=== Material shown ===

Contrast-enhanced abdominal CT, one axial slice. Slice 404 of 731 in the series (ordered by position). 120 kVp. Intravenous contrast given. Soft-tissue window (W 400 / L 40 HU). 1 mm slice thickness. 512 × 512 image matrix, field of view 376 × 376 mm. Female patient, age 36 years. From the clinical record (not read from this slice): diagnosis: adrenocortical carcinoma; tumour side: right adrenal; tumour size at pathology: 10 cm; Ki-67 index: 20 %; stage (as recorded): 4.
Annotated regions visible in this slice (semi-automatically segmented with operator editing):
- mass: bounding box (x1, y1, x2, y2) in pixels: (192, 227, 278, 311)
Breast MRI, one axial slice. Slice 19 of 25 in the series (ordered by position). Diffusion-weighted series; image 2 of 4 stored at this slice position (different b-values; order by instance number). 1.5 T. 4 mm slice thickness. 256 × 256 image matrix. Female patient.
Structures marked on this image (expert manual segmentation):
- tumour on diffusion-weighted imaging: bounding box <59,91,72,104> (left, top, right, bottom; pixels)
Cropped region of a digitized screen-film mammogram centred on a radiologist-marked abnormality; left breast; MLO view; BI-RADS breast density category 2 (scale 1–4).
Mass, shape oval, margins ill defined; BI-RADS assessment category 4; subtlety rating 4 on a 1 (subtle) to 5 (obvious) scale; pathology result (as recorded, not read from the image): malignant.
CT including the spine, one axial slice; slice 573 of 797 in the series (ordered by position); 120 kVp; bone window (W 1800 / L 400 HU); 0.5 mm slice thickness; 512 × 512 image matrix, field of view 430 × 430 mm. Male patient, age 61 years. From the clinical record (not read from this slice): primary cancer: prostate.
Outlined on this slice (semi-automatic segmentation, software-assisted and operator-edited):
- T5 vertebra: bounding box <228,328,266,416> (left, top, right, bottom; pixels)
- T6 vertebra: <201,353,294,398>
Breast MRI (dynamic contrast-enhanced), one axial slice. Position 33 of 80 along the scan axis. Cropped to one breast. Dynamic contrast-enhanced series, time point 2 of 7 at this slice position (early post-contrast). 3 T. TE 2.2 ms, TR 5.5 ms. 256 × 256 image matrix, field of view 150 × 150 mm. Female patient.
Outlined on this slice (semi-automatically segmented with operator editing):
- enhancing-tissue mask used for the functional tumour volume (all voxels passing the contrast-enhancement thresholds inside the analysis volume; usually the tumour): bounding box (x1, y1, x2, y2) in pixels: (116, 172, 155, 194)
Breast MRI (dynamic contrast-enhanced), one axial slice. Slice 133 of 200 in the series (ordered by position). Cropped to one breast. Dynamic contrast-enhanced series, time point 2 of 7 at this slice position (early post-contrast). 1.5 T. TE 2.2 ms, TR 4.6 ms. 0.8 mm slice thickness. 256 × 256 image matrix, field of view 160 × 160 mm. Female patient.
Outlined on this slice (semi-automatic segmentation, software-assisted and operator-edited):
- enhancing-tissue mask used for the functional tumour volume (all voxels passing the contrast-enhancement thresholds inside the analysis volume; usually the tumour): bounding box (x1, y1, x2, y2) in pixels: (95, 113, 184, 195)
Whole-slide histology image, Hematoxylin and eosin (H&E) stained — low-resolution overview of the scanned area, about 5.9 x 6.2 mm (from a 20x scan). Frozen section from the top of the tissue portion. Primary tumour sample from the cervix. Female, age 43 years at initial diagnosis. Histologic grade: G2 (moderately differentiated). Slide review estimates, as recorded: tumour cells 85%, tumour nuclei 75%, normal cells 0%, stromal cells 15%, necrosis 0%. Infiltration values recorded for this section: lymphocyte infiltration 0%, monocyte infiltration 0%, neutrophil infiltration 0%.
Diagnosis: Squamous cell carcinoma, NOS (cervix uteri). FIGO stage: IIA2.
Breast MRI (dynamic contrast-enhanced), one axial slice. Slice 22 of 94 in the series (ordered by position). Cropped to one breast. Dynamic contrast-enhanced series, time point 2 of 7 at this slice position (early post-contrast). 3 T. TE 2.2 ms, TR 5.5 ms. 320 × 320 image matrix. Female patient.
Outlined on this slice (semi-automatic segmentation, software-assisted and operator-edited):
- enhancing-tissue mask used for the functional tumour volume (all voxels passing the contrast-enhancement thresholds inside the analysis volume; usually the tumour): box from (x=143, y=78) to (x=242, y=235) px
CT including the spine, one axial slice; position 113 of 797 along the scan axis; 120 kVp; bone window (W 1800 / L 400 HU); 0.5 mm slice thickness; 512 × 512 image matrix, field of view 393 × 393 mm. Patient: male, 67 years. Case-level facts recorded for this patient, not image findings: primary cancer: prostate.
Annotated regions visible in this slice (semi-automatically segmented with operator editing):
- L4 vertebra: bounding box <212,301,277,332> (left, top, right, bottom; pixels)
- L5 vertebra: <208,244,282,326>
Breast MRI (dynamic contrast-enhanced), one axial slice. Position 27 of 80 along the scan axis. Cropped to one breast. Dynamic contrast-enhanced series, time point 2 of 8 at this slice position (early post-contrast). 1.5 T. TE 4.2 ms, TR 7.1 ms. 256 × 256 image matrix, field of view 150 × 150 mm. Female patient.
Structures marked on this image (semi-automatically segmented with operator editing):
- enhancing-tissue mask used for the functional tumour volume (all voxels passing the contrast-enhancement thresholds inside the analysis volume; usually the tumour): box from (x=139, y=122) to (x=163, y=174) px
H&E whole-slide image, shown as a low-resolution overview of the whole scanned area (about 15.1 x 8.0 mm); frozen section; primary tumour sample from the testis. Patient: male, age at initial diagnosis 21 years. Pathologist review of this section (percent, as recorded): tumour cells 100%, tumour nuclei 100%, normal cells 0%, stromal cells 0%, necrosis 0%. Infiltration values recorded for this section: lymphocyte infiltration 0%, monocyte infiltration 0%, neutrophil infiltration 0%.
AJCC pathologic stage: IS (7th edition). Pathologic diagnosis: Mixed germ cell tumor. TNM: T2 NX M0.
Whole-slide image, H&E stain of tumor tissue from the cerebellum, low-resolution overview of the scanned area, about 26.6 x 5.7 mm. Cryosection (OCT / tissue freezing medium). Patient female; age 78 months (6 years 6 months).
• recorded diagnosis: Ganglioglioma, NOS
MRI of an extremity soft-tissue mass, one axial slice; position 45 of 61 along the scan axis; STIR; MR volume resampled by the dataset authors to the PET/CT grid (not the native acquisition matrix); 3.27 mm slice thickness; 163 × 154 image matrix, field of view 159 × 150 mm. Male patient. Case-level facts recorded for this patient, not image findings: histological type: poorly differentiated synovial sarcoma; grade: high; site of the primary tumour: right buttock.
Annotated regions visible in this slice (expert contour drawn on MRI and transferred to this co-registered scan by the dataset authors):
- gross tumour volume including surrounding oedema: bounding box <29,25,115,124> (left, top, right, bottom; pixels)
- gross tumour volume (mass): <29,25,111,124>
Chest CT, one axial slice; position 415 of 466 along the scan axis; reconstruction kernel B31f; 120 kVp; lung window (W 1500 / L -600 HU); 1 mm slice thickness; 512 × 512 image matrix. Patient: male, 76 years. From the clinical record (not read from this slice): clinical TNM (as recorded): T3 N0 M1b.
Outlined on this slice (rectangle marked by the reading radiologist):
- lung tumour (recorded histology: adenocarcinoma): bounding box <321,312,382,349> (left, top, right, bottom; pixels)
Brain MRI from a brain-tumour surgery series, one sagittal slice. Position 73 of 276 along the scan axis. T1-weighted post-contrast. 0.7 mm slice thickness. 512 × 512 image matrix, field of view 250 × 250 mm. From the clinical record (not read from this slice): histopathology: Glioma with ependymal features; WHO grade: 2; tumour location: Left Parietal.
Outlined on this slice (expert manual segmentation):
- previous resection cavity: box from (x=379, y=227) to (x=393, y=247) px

===

**Instructions to follow:**
Each line in the entries above, starting at the line with "Brain MRI from" and ending at the line with "Outlined on this slice (expert", is to be printed exactly, and only those lines.

**Written response:**
Brain MRI from a brain-tumour surgery series, one sagittal slice. Position 73 of 276 along the scan axis. T1-weighted post-contrast. 0.7 mm slice thickness. 512 × 512 image matrix, field of view 250 × 250 mm. From the clinical record (not read from this slice): histopathology: Glioma with ependymal features; WHO grade: 2; tumour location: Left Parietal.
Outlined on this slice (expert manual segmentation):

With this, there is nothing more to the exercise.